Task to complete – A complete answer lists every line of the material where the string "middle" occurs.

Data supplied –
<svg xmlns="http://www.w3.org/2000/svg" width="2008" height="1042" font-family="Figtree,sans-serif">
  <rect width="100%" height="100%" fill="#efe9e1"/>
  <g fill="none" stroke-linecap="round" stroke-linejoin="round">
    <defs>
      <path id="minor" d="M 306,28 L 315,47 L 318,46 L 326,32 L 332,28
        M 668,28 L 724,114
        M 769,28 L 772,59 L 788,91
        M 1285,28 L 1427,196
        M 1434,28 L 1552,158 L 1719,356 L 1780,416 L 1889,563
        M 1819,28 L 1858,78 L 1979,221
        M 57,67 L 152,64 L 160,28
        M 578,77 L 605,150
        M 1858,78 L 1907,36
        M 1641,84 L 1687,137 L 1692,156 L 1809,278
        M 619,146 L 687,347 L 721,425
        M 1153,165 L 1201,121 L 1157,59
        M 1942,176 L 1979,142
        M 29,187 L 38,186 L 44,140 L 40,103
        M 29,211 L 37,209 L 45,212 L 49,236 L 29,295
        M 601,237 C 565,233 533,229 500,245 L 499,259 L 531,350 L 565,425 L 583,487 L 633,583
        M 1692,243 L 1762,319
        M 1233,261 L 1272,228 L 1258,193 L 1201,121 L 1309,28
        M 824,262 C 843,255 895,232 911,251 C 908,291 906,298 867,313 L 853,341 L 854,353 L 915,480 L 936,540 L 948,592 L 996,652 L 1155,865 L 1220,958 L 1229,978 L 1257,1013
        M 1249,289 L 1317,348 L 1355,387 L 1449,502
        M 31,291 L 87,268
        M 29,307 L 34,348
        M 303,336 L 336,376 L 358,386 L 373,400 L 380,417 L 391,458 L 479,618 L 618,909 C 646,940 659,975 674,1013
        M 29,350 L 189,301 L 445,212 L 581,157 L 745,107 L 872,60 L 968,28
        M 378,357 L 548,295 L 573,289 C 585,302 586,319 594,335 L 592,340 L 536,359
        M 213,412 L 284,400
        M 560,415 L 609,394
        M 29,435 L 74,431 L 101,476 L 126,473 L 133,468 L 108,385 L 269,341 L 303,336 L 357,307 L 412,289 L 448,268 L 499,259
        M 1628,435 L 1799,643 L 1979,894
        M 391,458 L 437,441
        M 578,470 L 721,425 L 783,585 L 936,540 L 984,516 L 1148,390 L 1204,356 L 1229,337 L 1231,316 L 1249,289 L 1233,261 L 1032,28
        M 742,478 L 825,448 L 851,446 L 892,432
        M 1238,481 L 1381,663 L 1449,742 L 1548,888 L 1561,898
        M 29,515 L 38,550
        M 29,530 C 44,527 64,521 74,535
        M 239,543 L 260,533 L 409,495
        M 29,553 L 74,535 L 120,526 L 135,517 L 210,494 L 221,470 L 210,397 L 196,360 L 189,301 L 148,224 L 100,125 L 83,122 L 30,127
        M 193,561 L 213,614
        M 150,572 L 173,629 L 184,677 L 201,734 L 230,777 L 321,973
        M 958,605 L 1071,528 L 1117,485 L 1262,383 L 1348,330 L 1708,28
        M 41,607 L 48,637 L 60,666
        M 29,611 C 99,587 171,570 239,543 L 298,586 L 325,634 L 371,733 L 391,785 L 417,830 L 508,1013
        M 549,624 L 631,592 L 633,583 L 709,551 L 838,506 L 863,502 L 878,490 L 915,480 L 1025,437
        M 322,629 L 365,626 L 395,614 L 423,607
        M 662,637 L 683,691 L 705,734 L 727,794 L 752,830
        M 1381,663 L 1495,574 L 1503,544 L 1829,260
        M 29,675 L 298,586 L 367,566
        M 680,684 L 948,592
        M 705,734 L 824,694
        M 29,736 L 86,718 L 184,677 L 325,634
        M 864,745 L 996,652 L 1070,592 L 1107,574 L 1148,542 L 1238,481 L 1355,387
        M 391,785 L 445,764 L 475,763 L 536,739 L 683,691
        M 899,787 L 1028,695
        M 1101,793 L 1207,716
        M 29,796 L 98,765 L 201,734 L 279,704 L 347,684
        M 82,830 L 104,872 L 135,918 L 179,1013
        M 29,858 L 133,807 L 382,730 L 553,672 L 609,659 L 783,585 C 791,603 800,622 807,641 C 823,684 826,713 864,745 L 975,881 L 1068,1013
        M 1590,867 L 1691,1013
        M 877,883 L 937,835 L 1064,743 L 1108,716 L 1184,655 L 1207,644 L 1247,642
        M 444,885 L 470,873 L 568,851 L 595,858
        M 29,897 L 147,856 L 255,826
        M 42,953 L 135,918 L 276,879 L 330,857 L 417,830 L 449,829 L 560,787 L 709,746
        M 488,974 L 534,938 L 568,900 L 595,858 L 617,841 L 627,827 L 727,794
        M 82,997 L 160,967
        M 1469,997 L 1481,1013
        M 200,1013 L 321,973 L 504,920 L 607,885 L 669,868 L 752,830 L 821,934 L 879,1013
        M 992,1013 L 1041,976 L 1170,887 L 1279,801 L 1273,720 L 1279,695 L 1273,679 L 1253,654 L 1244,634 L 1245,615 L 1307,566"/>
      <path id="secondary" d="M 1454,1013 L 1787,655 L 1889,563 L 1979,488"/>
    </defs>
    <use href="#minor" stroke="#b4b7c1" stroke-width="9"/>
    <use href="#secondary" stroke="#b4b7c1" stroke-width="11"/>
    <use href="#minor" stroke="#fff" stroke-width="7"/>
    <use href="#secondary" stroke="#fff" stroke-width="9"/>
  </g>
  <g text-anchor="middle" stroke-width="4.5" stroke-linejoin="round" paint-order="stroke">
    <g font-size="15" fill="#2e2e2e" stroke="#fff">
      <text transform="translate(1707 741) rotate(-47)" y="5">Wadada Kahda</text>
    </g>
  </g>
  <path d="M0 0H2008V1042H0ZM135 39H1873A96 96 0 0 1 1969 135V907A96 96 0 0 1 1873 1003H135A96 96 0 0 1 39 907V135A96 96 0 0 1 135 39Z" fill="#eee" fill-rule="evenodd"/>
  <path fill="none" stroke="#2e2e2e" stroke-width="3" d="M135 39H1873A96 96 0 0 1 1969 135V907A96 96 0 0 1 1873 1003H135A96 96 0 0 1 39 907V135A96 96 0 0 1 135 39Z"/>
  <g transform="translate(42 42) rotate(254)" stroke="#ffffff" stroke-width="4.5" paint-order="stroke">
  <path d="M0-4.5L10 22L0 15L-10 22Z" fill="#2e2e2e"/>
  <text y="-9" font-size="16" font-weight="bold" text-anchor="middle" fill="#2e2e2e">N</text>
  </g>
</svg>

Answer to this task –
  <g text-anchor="middle" stroke-width="4.5" stroke-linejoin="round" paint-order="stroke">
  <text y="-9" font-size="16" font-weight="bold" text-anchor="middle" fill="#2e2e2e">N</text>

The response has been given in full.